Coronavirus: ‘Huge influx’ of patients with massive lines at Russian hospitals
Video taken in Moscow shows enormous lines of ambulances waiting at a hospital as the country’s coronavirus outbreak worsens.
Russia’s hospitals are being overwhelmed by “a huge influx” of coronavirus patients.
Ambulances lined up at hospitals in a Moscow suburb Saturday.
One driver told Reuters he had waited for more than 15 hours to drop off a patient who was suspected of having the infection.
Russia has reported 13,584 COVID-19 cases and 106 deaths.
“The situation in both Moscow and St. Petersburg, but mostly in Moscow, is quite tense because the number of sick people is growing,” Kremlin spokesman Dmitry Peskov said in an interview last week on Russian state TV.
“There is a huge influx of patients.
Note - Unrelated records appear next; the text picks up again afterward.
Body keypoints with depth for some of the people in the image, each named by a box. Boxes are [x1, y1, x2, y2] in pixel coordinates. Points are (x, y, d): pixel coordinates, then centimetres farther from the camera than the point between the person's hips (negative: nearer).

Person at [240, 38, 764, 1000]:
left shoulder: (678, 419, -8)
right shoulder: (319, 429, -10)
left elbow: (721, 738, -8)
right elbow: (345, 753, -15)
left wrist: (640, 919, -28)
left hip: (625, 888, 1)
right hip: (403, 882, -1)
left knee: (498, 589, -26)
We are seeing hospitals in Moscow working extremely intensely, in heroic, emergency mode.”
Moscow Mayor Sergei Sobyanin said last week that the city would introduce digital permits to enforce the lockdown across the city.
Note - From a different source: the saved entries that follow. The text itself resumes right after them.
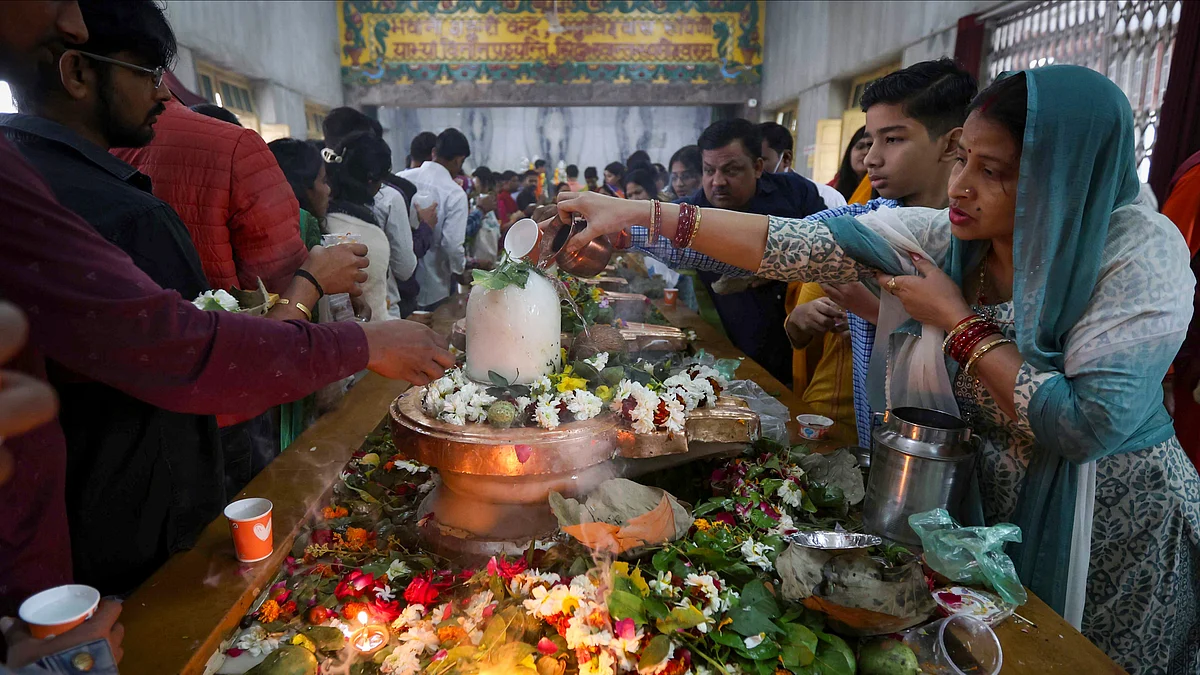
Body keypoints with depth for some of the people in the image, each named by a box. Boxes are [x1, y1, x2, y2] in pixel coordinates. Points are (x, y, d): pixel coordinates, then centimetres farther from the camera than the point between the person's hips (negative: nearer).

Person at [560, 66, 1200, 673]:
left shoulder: (1138, 250, -21)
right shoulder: (941, 235, -11)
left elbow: (1091, 426, -28)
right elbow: (795, 244, -18)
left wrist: (958, 320, -24)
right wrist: (643, 213, -23)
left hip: (1110, 527, -3)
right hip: (980, 505, 4)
Residents would have to request permits to travel on public transit, and by taxi and by car, Reuters reported.
Moscow’s mayor has detailed the system under which most of the Russian capital’s 12 million people will be required to have passes to move around the city by vehicle.
The move comes as coronavirus infections grow markedly despite orders for most people to stay home; Moscow has recorded 8,852 cases of infection, more than 65 percent of Russia’s total.
Mayor Sergei Sobyanin says that as of Wednesday anyone using personal or public transport in the city must have electronic passes stating his destination.
He said on Friday the city was far from reaching the peak of the outbreak, and it was merely in its “foothills”.
Passes allowing trips to a grocery store will be issued twice a week per person. Residents under 14 years old, military service members, law-enforcement officers and state employees are excepted.
“Unfortunately this is a necessity,” Mr Sobyanin wrote on his website.
“It is needed to protect the lives and health of many Muscovites, to overcome this calamity and to return to normal life.”